Targeting PTGDS inhibits pro-inflammatory fibroblasts against skin fibrosis in systemic sclerosis

Objectives: Immune dysregulation significantly contributes to skin fibrosis in systemic sclerosis (SSc), with pro-inflammatory fibroblasts playing a pivotal role in this process. Prostaglandin D2 Synthase (PTGDS) has garnered interest due to its enriched expression in pro-inflammatory fibroblasts associated with skin fibrosis. This study aims to elucidate the role of PTGDS in skin fibrosis of SSc and evaluate its potential as a therapeutic target.

Methods: PTGDS expression in skin tissues from SSc patients was analyzed through bioinformatics and validated using immunohistochemistry, RT-PCR, and Western blotting. The biological role of PTGDS in fibroblast inflammatory priming was examined using PTGDS-overexpressed BJ cells and the PTGDS inhibitor AT56 in vitro. The therapeutic effect of targeting PTGDS in skin inflammation and fibrosis was validated using a bleomycin (BLM)-induced skin fibrosis mouse model.
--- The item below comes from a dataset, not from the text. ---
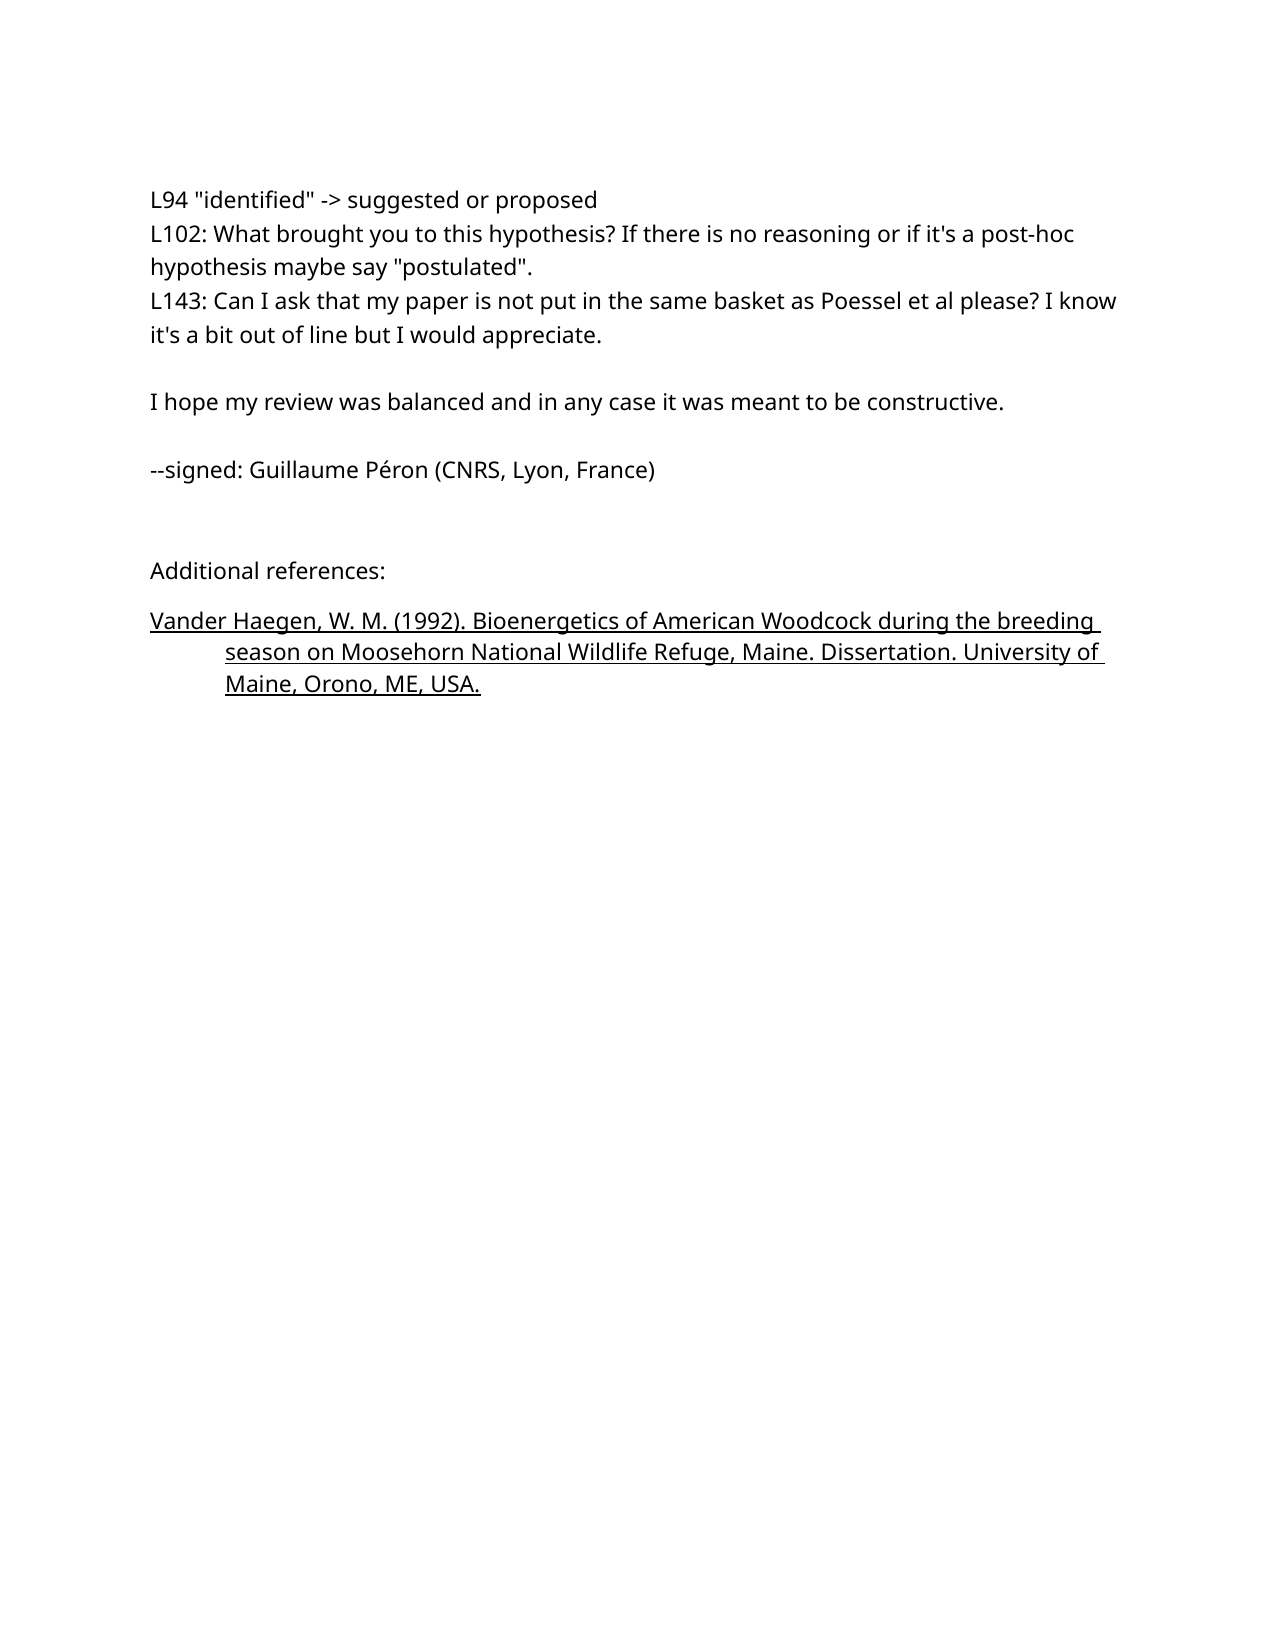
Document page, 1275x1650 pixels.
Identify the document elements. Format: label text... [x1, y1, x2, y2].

text Vander Haegen, W. M. (1992). Bioenergetics of American Woodcock during the breeding season on Moosehorn National Wildlife Refuge, Maine. Dissertation. University of Maine, Orono, ME, USA. [150, 605, 1125, 699]
text Additional references: [150, 554, 1125, 586]
text L94 "identified" -> suggested or proposed L102: What brought you to this hypothesis? If there is no reasoning or if it's a post-hoc hypothesis maybe say "postulated". L143: Can I ask that my paper is not put in the same basket as Poessel et al please? I know it's a bit out of line but I would appreciate. I hope my review was balanced and in any case it was meant to be constructive. --signed: Guillaume Péron (CNRS, Lyon, France) [150, 150, 1125, 485]
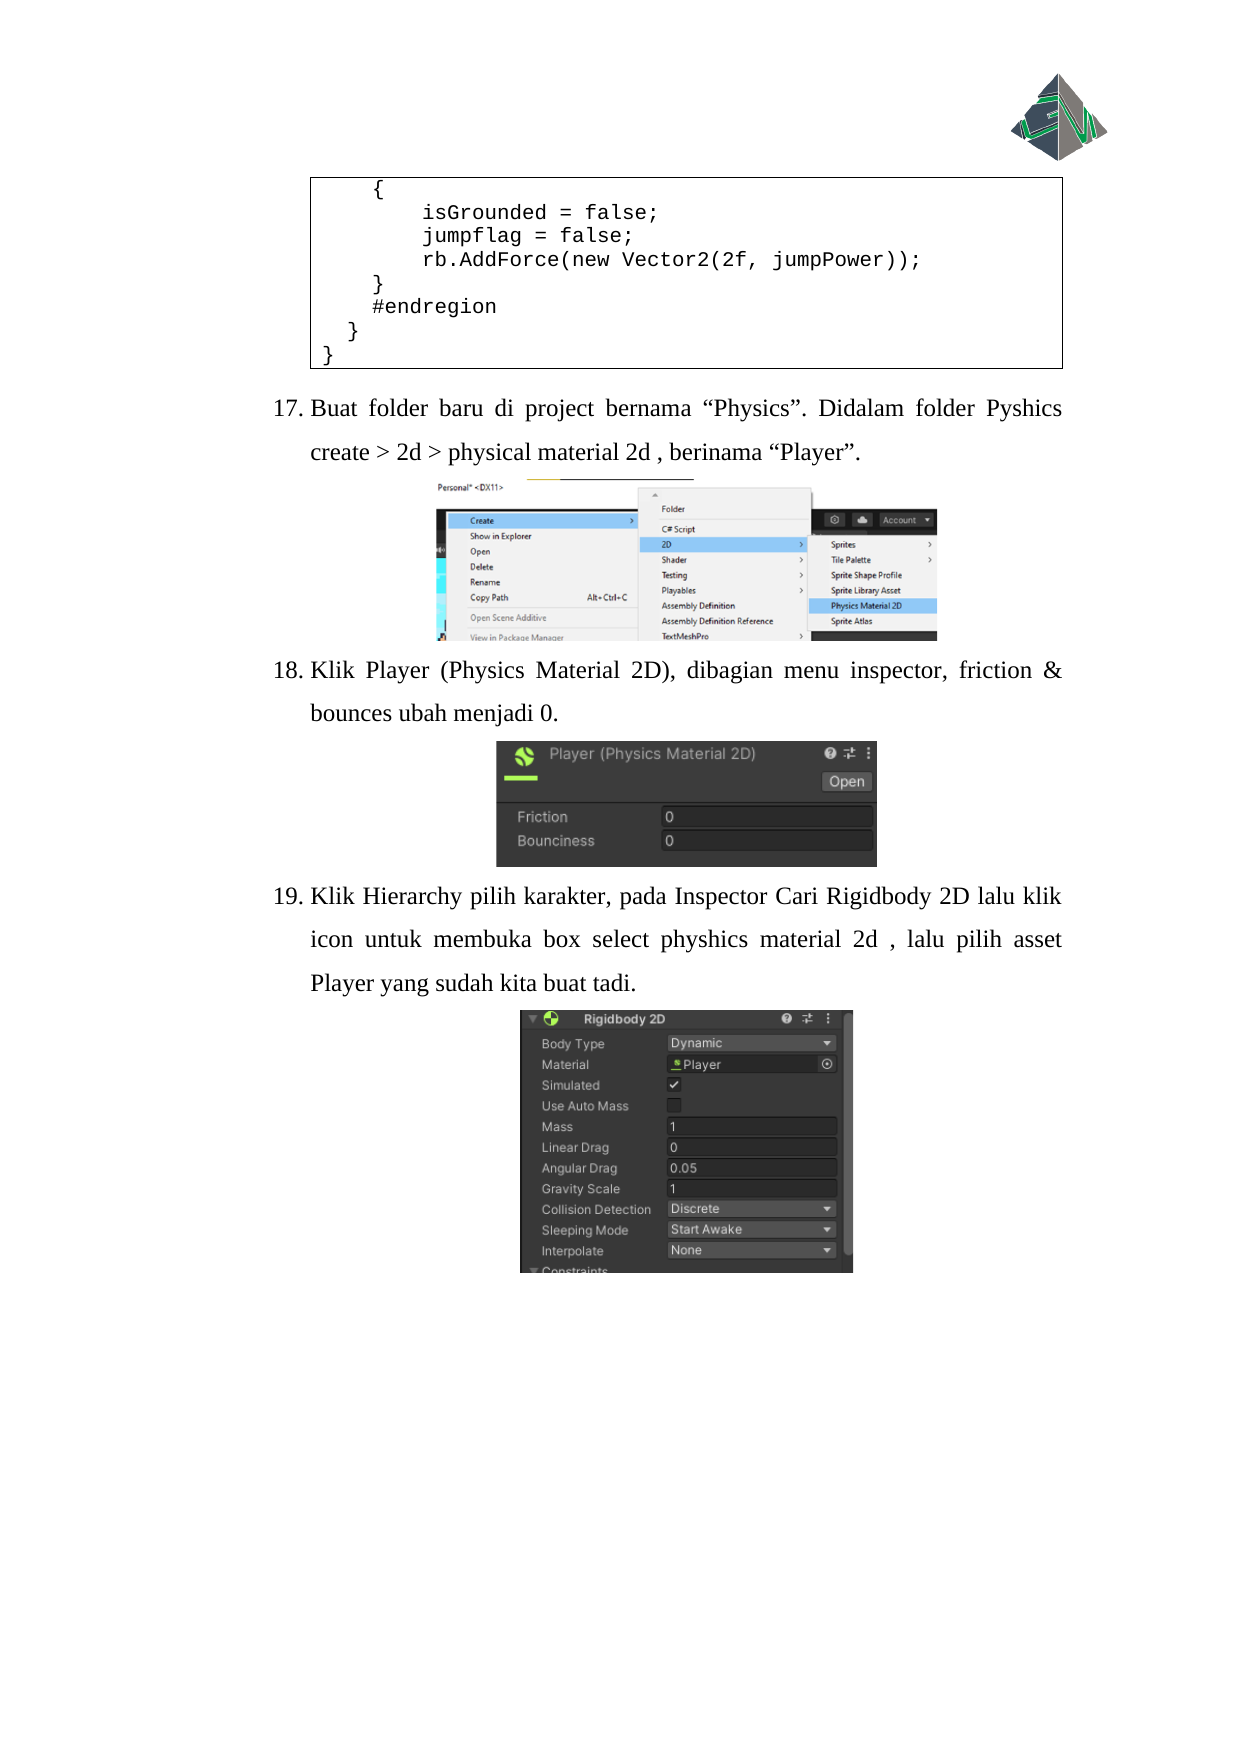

Results: PTGDS expression levels were significantly elevated in the dermal fibroblasts of SSc patients. In vitro, overexpression of PTGDS resulted in the upregulation of various chemokines in skin fibroblasts, subsequently enhancing the migration of CD4+ T cells, particularly the Th2 subset, which was effectively reversed by inhibition of PTGDS with the inhibitor AT56. PTGDS-overexpressed fibroblasts promoted Th2 cell infiltration and skin fibrosis and oral administration of AT56 significantly attenuated BLM-induced skin inflammation and fibrosis in vivo.

Conclusion: PTGDS-induced pro-inflammatory fibroblasts caused Th2 cell infiltration and skin fibrosis. Inhibition of PTGDS attenuated the inflammation and fibrosis in the skin. These results demonstrate that PTGDS is a critical regulator in the pro-inflammatory function of skin fibroblasts, providing a promising therapeutic target for SSc.

PTGDS; pro-inflammatory fibroblasts; skin fibrosis; systemic sclerosis.